May 31 (Bloomberg) -- Emerging stocks capped the biggest monthly slump in a year as Brazilian equities tumbled after policy makers raised the benchmark interest-rate more than forecast. Indian shares plunged on bets inflation may rise.
Brazil’s Ibovespa fell to a six-week low, while the real slid to its weakest level in four years, spurring central bank intervention. Housing Development Finance Corp. drove India’s S&P BSE Sensex down, while the rupee completed its worst month in a year. OAO Lukoil, Russia’s second-largest oil producer, slipped 2.3 percent as crude slumped.
The MSCI Emerging Markets Index lost 0.7 percent to 1,008.88, extending its monthly drop to 2.9 percent. Brazil’s central bank raised the benchmark interest-rate by a half-percentage point to 8 percent, surprising 38 of 57 economists surveyed by Bloomberg. India’s economy expanded less than 5 percent for a second straight quarter. The S&P GSCI gauge of commodities slumped a third day.
“Global growth continues to decelerate,” said Chad Morganlander, a Florham Park, New Jersey-based fund manager at Stifel Nicolaus & Co., which oversees about $130 billion. He spoke in a telephone interview today. “That has put the brakes in emerging markets.”

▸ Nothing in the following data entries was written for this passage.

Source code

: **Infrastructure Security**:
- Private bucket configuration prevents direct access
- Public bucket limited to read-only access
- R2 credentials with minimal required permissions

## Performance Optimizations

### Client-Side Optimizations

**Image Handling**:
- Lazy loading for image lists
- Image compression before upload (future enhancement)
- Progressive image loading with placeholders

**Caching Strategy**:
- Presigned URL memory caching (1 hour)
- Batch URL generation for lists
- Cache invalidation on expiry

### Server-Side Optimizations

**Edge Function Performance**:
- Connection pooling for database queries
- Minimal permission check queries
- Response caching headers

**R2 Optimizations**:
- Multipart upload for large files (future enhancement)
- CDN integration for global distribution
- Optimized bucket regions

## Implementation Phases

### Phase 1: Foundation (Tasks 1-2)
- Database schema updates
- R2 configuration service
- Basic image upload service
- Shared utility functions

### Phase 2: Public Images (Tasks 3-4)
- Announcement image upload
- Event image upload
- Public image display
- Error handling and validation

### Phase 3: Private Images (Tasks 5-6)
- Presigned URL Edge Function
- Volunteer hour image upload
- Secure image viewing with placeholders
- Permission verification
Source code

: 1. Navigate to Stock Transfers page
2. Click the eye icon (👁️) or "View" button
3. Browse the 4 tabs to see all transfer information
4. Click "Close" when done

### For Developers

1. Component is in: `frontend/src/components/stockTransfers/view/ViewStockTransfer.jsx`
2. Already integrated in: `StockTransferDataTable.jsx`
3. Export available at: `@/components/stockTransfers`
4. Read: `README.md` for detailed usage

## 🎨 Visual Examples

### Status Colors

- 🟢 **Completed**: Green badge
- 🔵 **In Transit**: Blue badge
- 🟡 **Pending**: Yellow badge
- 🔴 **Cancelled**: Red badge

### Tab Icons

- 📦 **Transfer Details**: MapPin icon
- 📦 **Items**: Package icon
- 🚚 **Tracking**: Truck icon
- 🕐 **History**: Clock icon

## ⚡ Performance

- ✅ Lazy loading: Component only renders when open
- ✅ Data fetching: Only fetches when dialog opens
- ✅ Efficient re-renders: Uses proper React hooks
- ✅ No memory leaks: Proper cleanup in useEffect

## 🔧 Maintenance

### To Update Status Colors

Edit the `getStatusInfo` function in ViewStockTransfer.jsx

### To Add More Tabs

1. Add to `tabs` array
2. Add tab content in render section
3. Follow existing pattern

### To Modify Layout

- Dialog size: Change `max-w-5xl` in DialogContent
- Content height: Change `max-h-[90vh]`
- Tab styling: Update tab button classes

Commodity and utility shares have led the losses among the 10 industries in the MSCI Emerging Markets Index, slumping at least 4.7 percent. The broad gauge extended this year’s decline to 4.4 percent, compared with an 10 percent jump in the MSCI World Index.
The iShares MSCI Emerging Markets Index exchange-traded fund retreated 1.8 percent to $41.20. The Chicago Board Options Exchange Emerging Markets ETF Volatility Index, a measure of options prices on the fund and expectations of price swings, surged 10 percent to 23.68.
Brazil’s benchmark index slumped 2.1 percent as MRV Engenharia & Participacoes SA led homebuilders down. The real fell 1.3 percent to 2.1411, the lowest since May 2009, even as the central bank auctioned currency swap contracts to try to stem the currency’s decline.
The Micex Index retreated 0.8 percent in Moscow, the lowest level since April 23. The gauge extended its monthly slump to 2.6 percent. Lukoil, which has the biggest weighting on the measure, dropped to a one-month low.
Russia’s 2027 ruble bonds had their worst month in at least a year as investors shunned riskier assets amid concern the U.S. Federal Reserve may pare back stimulus and on expectations May inflation will quicken.
South Africa’s rand fell to a four-year low amid speculation the central bank may sell dollars to soothe volatility and as government officials tried to reassure investors.
The S&P BSE Sensex sank the most since March 22, 2012 on speculation a weakening currency may stoke inflation and prompt overseas investors to pare holdings of local shares. HDFC had the biggest decline since October.
China’s stocks fell, paring the benchmark index’s biggest monthly gain this year, before tomorrow’s manufacturing report. Property and technology companies, among the best-performing shares in May, led losses. The Shanghai Composite Index slid 0.7 percent. It jumped 5.6 percent in May, the biggest monthly gain since December 2012.
The extra yield investors demand to own emerging-market debt over U.S. Treasuries slid three basis points, or 0.03 percentage point, to 293 basis points, according to JPMorgan Chase & Co.’s EMBI Global Diversified Index.